9. Calculating Confidence Intervals for Differences in Means

  • Example 1: Blubber effectiveness in dolphins; provide relevant calculations.

  • Hypothesis Testing: Assess diltiazem medication outcomes via statistical comparisons.

10. Next Steps in Two-Sample Procedures

  • RStudio Codes and Calculations: Follow-up questions posed for practical application in sessions.

  • Confidence Interval Validations: Refresh how to conduct intervals based on sample data.

11. Chi-Squared Procedures Overview

  • Objectives: Conduct Chi-squared goodness-of-fit and independence tests.
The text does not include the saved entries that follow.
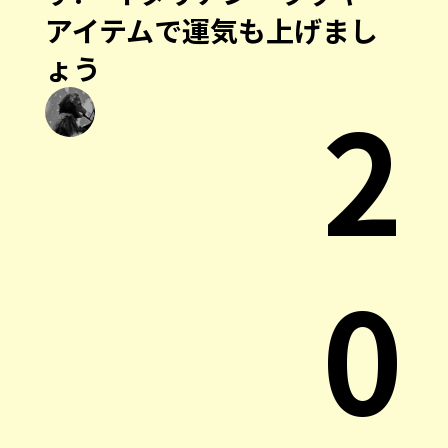
アイテムで運気も上げまし
ょう
2
0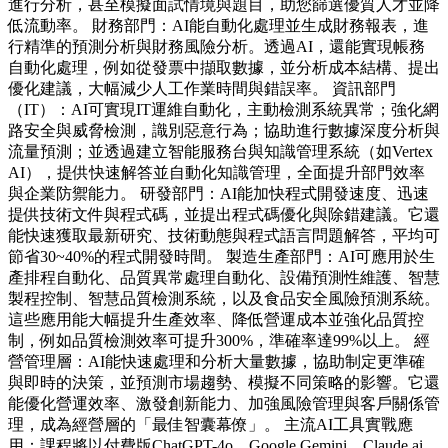
進行分析，甚至模擬面試情境與題目，助您篩選優質人才並降
低流動率。 財務部門：AI能自動化處理並生成財務報表，進
行精準的預測分析與財務風險分析。透過AI，還能實現帳務
自動化處理，例如從發票中擷取數據，並分析成本結構、提出
優化建議，大幅減少人工作業時間與錯誤率。 資訊部門
（IT）：AI可實現IT運維自動化，主動檢測系統異常；強化網
路安全與威脅檢測，識別惡意行為；協助進行數據深度分析與
流量預測；並透過建立智能服務台與知識管理系統（如Vertex
AI），提供快速解答並自動化知識管理，全面提升部門效率
與企業防禦能力。 研發部門：AI能加快程式開發速度、迅速
提供技術文件與程式碼，並提出程式碼優化與除錯建議。它還
能快速獲取最新研究、技術動態與程式語言問題解答，平均可
節省30~40%的程式開發時間。 製造生產部門：AI可應用於生
產排程自動化、品質異常處理自動化、設備預測性維護、智慧
製程控制、智慧品質檢測系統，以及食品安全風險預測系統。
這些應用能大幅提升生產效率、降低營運成本並強化品質控
制，例如品質檢測效率可提升300%，準確率達99%以上。 經
營管理層：AI能快速處理和分析大量數據，協助制定更準確
與即時的決策，並預測市場趨勢、模擬不同策略的影響。它還
能優化營運效率、激發創新能力、加強風險管理與客戶關係管
理，成為經營層的「最佳智囊幕僚」。 主流AI工具實戰應
用：課程將以付費版ChatGPT-4o、Google Gemini、Claude.ai、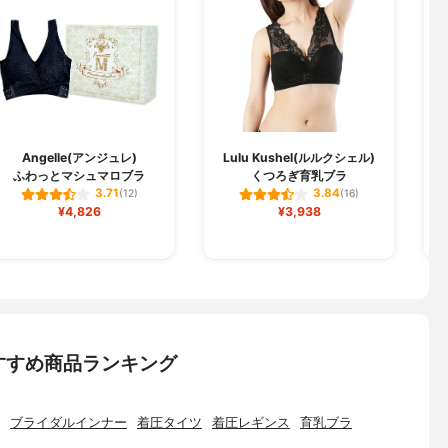
Angelle(アンジュレ)
Lulu Kushel(ルルクシェル)
ふわっとマシュマロブラ
くつろぎ育乳ブラ
3.71
3.84
(12)
(16)
¥4,826
¥3,938
すすめ商品ランキング
ブライダルインナー
着圧タイツ
着圧レギンス
育乳ブラ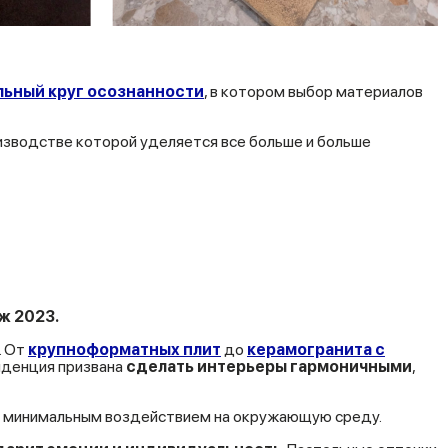
льный круг осознанности
, в котором выбор материалов
изводстве которой уделяется все больше и больше
ж 2023.
. От
крупноформатных плит
до
керамогранита с
нденция призвана
сделать интерьеры гармоничными
,
с минимальным воздействием на окружающую среду.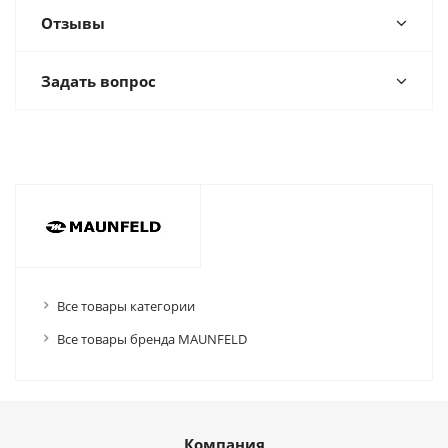
Отзывы
Задать вопрос
Все товары категории
Все товары бренда MAUNFELD
Компания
Interpret statistics, p-values, replicate.

  • Test Statistic Construction:extChiSquared=rac(extObservedextExpected)2extExpectedext{Chi-Squared} = rac{( ext{Observed} - ext{Expected})^2}{ ext{Expected}}

  • Chi-Squared Distribution: Left-skewed, positive values only; implication on hypothesis testing.

12. Data Comparison Summary and Additional Examples

  • Conclusions drawn from multiple datasets, ensuring clarity on findings and related implications.

  • Discussion Points: About ethical considerations and practical applications related to studies, results influences.

Methods of Influence in Statistical Testing

  • Cohen’s d for Effect Size Determination: Interpretable metrics to evaluate study findings.

  • Example Studies: Review various tests of independence and their results among other real-world applications like dietary assessments.